### AVAILABLE DATA

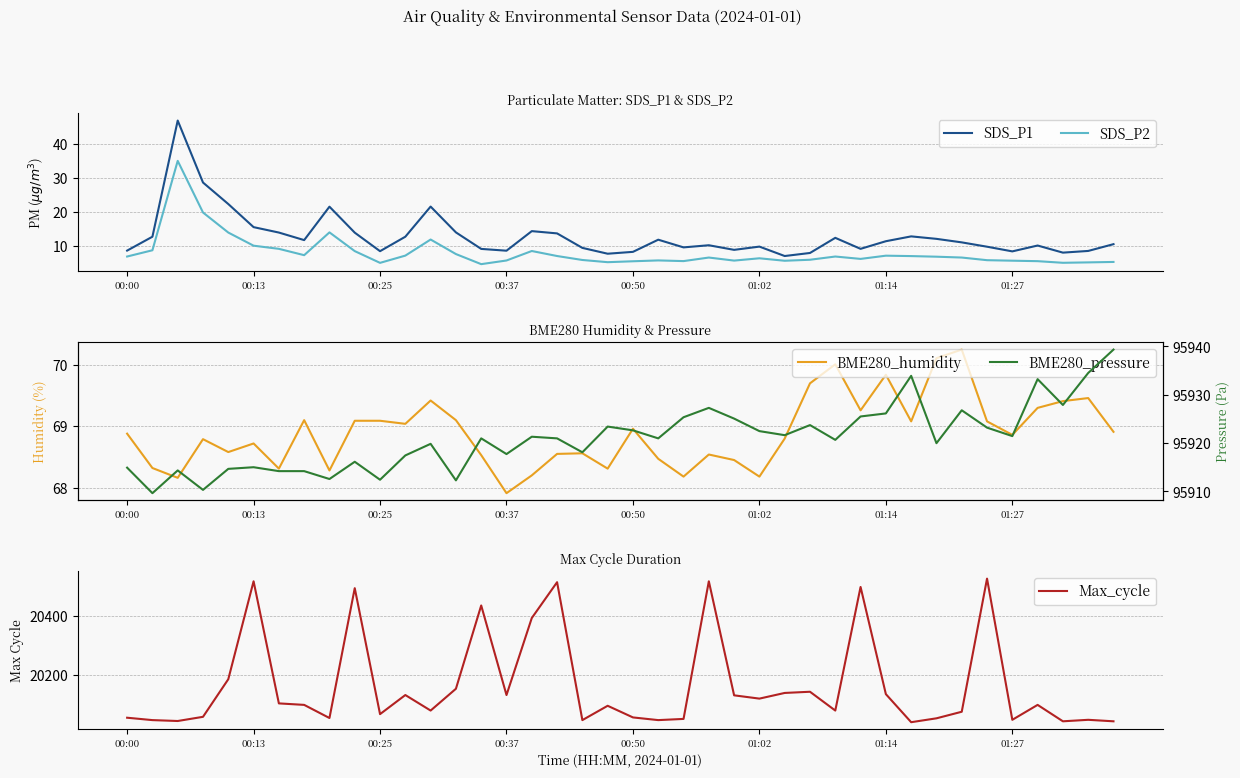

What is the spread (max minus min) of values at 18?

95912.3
...
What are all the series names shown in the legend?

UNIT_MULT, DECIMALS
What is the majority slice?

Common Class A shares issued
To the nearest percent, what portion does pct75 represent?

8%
---
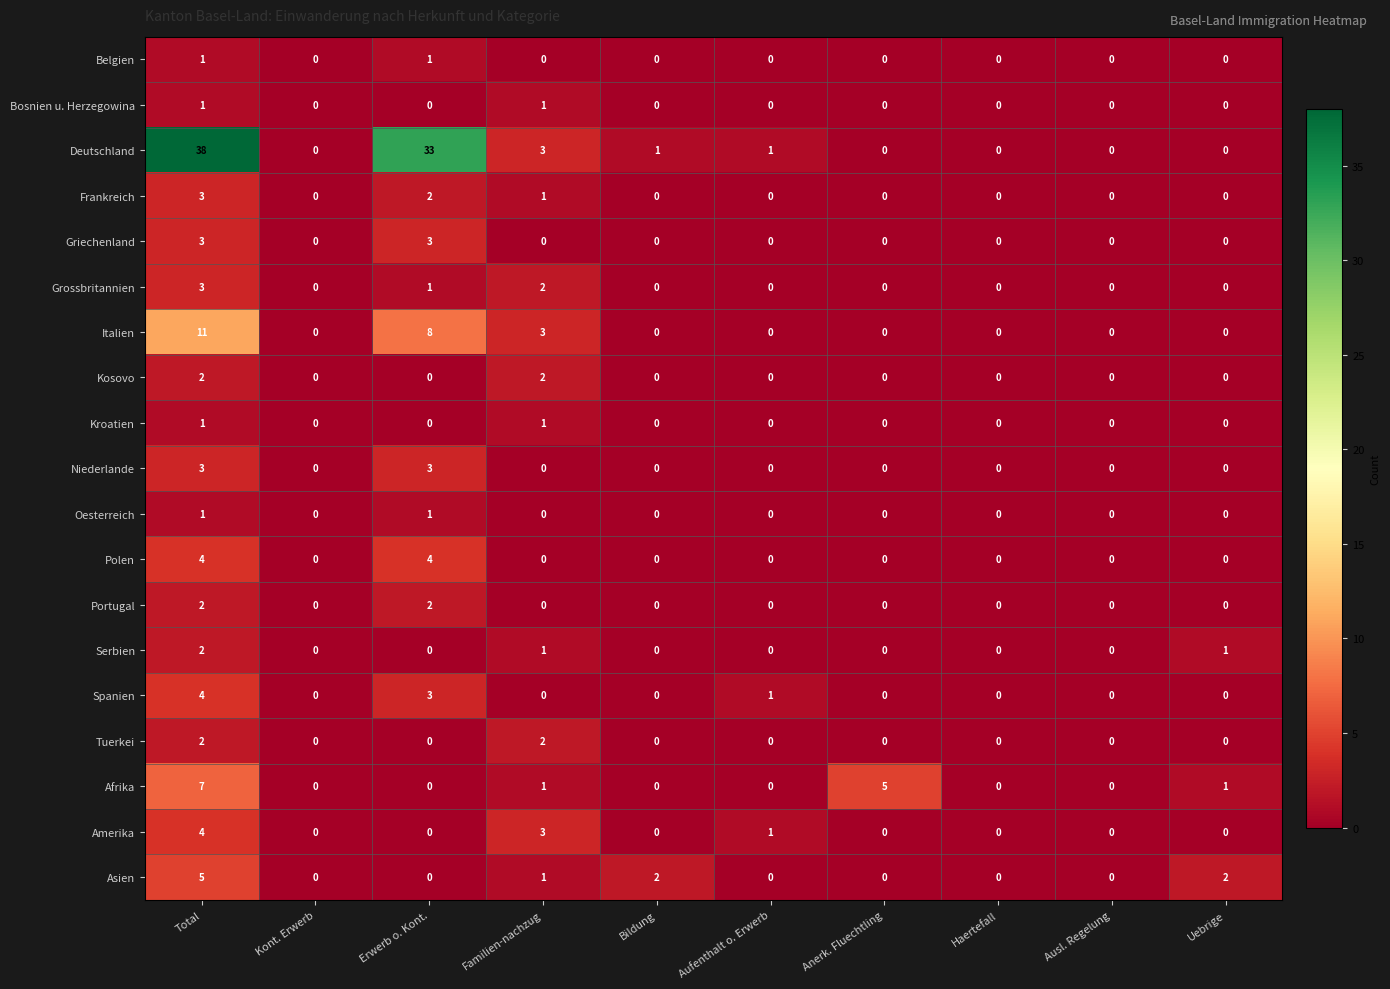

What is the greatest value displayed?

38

### WHAT TO PRODUCE
Copy everything from the line containing "What are all" down to the line containing "To the nearest". Replace "slice" with "segment" and leave all else as it is.

### ANSWER SPACE
What are all the series names shown in the legend?

UNIT_MULT, DECIMALS
What is the majority segment?

Common Class A shares issued
To the nearest percent, what portion does pct75 represent?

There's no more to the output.